ジャーナリスト39人とENGINE編集部員6名、計45人が、雑誌が創刊した2000年からの20年間で「一度は手に入れたい」クルマ20台を選び順位をつけた。選んだ20台についてと、「20年間のクルマをどう見てきて、この1台はどういう基準で選んだのか?」というテーマに答えてもらった。
それが叶わぬ夢にせよ「今でもチャンスがあるならば!」と、恋心を寄せられるクルマがあるのは幸せなこと。この20年は日本も世界も間違いなくその興隆期と栄華を経験しており、そんな時代を生きたクルマの中で本当に自分が欲しい! と思えたものばかりを思い切り選んでみた。そしてこの遺産を糧に、大きく変わると言われる次の時代でも、同じ熱量のマイ・ホット20を語れたらと思う。
997カレラS由来の3.8L NAエンジンと適度に引き締めた足まわりでボクスターの実力を証明した名作。速さとバランス、そして快感を兼ね備えた走りはアドレナリン噴出もの。殿上人となっった964RSの志を受け継ぐ、ピュア・ポルシェ。
ゴルフII、Vに継ぐビンテージ(当たり)モデル。1.4TFSIのリニアな操作性とマルチリンクがもたらす乗り味の気持ちよさは完璧で、GTIいらずとすら思えるほど。ガソリン世代の最終形として、円熟の極みを手に入れる価値あり!
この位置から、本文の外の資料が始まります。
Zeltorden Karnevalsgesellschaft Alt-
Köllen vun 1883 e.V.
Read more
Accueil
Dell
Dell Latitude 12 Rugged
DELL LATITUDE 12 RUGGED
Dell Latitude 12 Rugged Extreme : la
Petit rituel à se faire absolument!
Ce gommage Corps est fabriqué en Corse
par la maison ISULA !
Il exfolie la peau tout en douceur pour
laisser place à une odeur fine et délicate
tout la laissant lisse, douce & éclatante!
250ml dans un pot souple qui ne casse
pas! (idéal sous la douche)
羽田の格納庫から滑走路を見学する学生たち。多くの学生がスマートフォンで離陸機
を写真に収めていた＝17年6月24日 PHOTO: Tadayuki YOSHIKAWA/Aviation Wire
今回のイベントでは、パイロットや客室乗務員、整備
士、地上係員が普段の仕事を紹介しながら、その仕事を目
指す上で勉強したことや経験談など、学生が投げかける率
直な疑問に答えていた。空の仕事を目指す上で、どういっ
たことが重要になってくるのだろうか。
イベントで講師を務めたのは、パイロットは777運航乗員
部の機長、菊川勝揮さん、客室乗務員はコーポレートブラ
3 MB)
911GT3はどのモデルも時代ごとのトップ・アスリートで、期待を裏切られたことは一度もない。とはいえ991型で述べるならPDKを備えたことでEgブローの恐怖がなくなったのが何より嬉しい。個人的にはRSよりGT3の穏やかな操縦性が好き。
横置きミドシップの重心の高さを曲がりやすさにまで昇華させたロータスのセッティング能力には脱帽。25年変わらぬ姿勢はもはや文化遺産!
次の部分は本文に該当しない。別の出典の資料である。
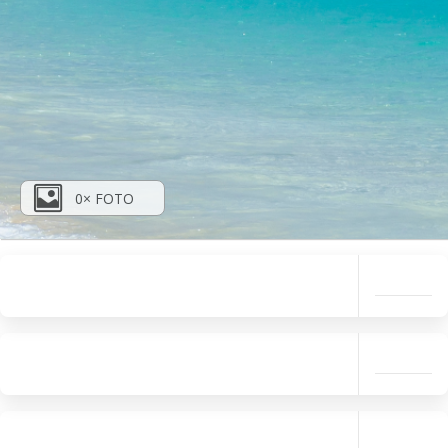
0× FOTO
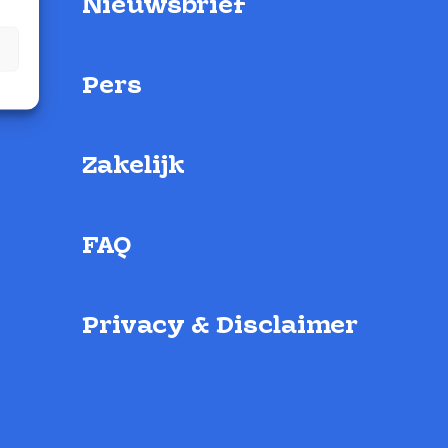
Nieuwsbrief
Pers
Zakelijk
FAQ
Privacy & Disclaimer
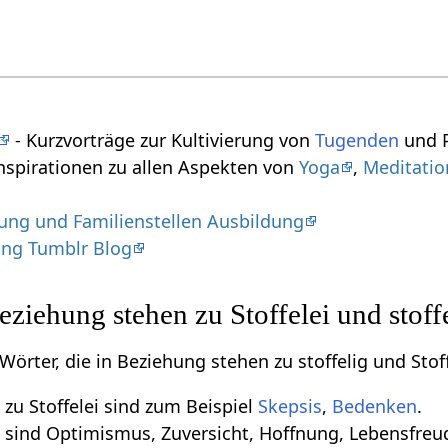
- Kurzvorträge zur Kultivierung von
Tugenden
und P
nspirationen zu allen Aspekten von
Yoga
,
Meditatio
ung und Familienstellen Ausbildung
ung Tumblr Blog
eziehung stehen zu Stoffelei und stoff
 Wörter, die in Beziehung stehen zu stoffelig und Stoff
zu Stoffelei sind zum Beispiel
Skepsis
,
Bedenken
.
 sind Optimismus, Zuversicht, Hoffnung, Lebensfreu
決して運動性能が高いとは言えず、むしろ雨ではスナップオーバーに怯える操縦性だったけれど、それを御して走ることこそがM2の魅力。
ミニバンが便利でもSUVが流行ろうともいつの時代もセダンの素晴らしさを思い知らせてくれる。ボクにとっては「いつかはSクラス!」
後輪操舵と本格サス・セッティングのコンビネーションで、FWDにもコントロールの喜びを与えたメガーヌR.S.。庶民派FR不在時代の救世主!
エリーゼとボクスターのいいトコ取りをした、操縦性の愉しさと実用性の高バランスに完敗。いま一番リアリティのあるスポーツカーだ。
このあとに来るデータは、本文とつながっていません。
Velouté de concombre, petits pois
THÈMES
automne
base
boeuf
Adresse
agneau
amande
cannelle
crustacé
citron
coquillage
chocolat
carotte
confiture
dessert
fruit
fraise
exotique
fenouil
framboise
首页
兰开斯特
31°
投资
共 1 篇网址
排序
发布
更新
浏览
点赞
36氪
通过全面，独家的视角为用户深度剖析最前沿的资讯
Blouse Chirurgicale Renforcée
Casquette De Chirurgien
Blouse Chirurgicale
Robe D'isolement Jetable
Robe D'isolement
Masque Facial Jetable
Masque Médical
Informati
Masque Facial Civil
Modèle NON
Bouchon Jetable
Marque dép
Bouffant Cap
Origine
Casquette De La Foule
シンプルかつ鋭さを持つスカンジナビアン・デザインの優秀性。フルサイズながらリニアな操縦性。ここから近代ボルボの快進撃は始まった。
電動化やインフォテインメントの先進性など無理に謳わなくても、見てるだけで気持ちがアガる。運転するだけで元気になれる最高の大衆車!
念願のFR回帰を果たしたときには時代がSUVへとシフト。いまいちその魅力を発揮できていないジュリアだが、走りの良さは間違いなく本物。
ブリティッシュ・レーシング・テイストをスーパー・スポーツの領域に持ち込み、近代マクラーレンの基礎を作った。あの感動は今も忘れない。
狂喜のNAサウンドと弾けるパワーを、まるで手の内に入れたと錯覚できるほど完成された電子制御技術。時代が許したV8フェラーリの究極。
伝説の継承と同時に「小さな高級車」というジャンルを開拓し、結果これを独占。大人が堂々と乗れる魅力的なコンパクトカーに成長した。
新型センター・デフや8段ATで日常性を高めたラングラーを、普段使いするのが最高にカッコいい。本物を持つ喜び。毎日がアドベンチャー!
後期型はもはやチューニング要らずの完成度。30年乗り続ければ初代と並び殿堂入り確実。
メルセデス・セダンの魅力を我々でも無理なく味わえる。後輪制御技術の安全性は世界一。
都会派を装いながらも初代から受け継ぐタフギア感は健在。乗り味が気持ち良い、隠れた名車。
スイスポ、GT-Rと並ぶニッポンの宝。ポルシェとハチロクがなかったら絶対に買っていた!
三菱スポーツ4WD技術の結晶。セダンじゃなくても構わない。何としてもその復活を望む!